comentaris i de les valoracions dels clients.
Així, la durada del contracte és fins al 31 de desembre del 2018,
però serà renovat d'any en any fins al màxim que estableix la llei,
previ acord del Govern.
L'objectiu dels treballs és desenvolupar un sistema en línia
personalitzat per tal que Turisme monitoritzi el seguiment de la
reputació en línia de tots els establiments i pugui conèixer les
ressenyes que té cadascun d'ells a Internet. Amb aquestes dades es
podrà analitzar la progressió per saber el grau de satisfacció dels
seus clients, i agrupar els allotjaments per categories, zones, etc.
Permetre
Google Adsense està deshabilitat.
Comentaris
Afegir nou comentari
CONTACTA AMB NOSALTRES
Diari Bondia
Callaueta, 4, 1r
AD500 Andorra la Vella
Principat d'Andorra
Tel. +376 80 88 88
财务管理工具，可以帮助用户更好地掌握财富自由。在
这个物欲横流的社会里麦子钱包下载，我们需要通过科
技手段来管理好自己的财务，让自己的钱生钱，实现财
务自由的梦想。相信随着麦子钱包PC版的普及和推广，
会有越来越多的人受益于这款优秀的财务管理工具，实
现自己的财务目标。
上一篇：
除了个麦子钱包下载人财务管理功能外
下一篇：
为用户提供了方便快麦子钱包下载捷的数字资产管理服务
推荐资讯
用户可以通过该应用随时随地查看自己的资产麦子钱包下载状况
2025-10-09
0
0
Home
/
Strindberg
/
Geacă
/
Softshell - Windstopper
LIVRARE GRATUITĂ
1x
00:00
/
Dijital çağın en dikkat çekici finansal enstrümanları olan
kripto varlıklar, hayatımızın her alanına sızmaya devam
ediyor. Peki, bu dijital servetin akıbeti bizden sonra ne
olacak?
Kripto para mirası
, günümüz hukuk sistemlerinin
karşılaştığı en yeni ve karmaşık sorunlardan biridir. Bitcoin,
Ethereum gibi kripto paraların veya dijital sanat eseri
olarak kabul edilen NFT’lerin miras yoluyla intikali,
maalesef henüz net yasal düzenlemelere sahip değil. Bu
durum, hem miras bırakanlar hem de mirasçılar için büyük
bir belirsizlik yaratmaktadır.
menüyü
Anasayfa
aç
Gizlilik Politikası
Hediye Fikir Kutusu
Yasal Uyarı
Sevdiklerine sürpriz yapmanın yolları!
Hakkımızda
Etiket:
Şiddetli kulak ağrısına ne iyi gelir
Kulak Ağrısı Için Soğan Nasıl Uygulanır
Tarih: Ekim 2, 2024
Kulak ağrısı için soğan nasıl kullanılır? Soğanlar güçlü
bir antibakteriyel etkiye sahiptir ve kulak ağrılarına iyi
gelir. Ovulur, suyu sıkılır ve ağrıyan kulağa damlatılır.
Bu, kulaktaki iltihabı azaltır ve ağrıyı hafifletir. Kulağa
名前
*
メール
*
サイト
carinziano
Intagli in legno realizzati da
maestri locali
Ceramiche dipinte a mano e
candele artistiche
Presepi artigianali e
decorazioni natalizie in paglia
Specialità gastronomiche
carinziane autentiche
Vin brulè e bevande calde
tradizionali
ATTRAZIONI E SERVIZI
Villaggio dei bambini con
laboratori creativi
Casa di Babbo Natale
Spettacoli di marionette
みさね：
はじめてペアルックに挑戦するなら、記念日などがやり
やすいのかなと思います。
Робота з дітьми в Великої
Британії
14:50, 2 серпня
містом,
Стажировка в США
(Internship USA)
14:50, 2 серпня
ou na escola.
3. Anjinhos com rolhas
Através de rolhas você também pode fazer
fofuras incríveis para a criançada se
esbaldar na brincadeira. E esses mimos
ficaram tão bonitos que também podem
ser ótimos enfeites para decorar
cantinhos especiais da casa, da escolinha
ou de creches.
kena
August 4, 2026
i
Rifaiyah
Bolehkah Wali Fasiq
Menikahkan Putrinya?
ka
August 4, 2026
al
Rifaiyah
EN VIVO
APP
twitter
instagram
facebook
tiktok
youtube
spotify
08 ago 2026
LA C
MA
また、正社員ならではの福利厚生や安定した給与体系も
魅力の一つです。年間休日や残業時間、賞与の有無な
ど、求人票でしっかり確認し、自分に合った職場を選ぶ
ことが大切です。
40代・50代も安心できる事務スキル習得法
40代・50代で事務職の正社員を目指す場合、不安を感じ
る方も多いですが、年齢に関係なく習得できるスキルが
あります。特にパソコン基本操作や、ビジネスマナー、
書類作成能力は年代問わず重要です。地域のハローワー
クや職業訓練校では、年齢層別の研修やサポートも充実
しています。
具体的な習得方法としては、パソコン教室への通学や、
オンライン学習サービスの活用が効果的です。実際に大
※ ※ ※
## Exercise
Above this task is a listing. Restate, word for word and with nothing added, the lines from the one with "reputació en línia" through the one with "Villaggio dei bambini con".

## Task response
reputació en línia de tots els establiments i pugui conèixer les
ressenyes que té cadascun d'ells a Internet. Amb aquestes dades es
podrà analitzar la progressió per saber el grau de satisfacció dels
seus clients, i agrupar els allotjaments per categories, zones, etc.
Permetre
Google Adsense està deshabilitat.
Comentaris
Afegir nou comentari
CONTACTA AMB NOSALTRES
Diari Bondia
Callaueta, 4, 1r
AD500 Andorra la Vella
Principat d'Andorra
Tel. +376 80 88 88
财务管理工具，可以帮助用户更好地掌握财富自由。在
这个物欲横流的社会里麦子钱包下载，我们需要通过科
技手段来管理好自己的财务，让自己的钱生钱，实现财
务自由的梦想。相信随着麦子钱包PC版的普及和推广，
会有越来越多的人受益于这款优秀的财务管理工具，实
现自己的财务目标。
上一篇：
除了个麦子钱包下载人财务管理功能外
下一篇：
为用户提供了方便快麦子钱包下载捷的数字资产管理服务
推荐资讯
用户可以通过该应用随时随地查看自己的资产麦子钱包下载状况
2025-10-09
0
0
Home
/
Strindberg
/
Geacă
/
Softshell - Windstopper
LIVRARE GRATUITĂ
1x
00:00
/
Dijital çağın en dikkat çekici finansal enstrümanları olan
kripto varlıklar, hayatımızın her alanına sızmaya devam
ediyor. Peki, bu dijital servetin akıbeti bizden sonra ne
olacak?
Kripto para mirası
, günümüz hukuk sistemlerinin
karşılaştığı en yeni ve karmaşık sorunlardan biridir. Bitcoin,
Ethereum gibi kripto paraların veya dijital sanat eseri
olarak kabul edilen NFT’lerin miras yoluyla intikali,
maalesef henüz net yasal düzenlemelere sahip değil. Bu
durum, hem miras bırakanlar hem de mirasçılar için büyük
bir belirsizlik yaratmaktadır.
menüyü
Anasayfa
aç
Gizlilik Politikası
Hediye Fikir Kutusu
Yasal Uyarı
Sevdiklerine sürpriz yapmanın yolları!
Hakkımızda
Etiket:
Şiddetli kulak ağrısına ne iyi gelir
Kulak Ağrısı Için Soğan Nasıl Uygulanır
Tarih: Ekim 2, 2024
Kulak ağrısı için soğan nasıl kullanılır? Soğanlar güçlü
bir antibakteriyel etkiye sahiptir ve kulak ağrılarına iyi
gelir. Ovulur, suyu sıkılır ve ağrıyan kulağa damlatılır.
Bu, kulaktaki iltihabı azaltır ve ağrıyı hafifletir. Kulağa
名前
*
メール
*
サイト
carinziano
Intagli in legno realizzati da
maestri locali
Ceramiche dipinte a mano e
candele artistiche
Presepi artigianali e
decorazioni natalizie in paglia
Specialità gastronomiche
carinziane autentiche
Vin brulè e bevande calde
tradizionali
ATTRAZIONI E SERVIZI
Villaggio dei bambini con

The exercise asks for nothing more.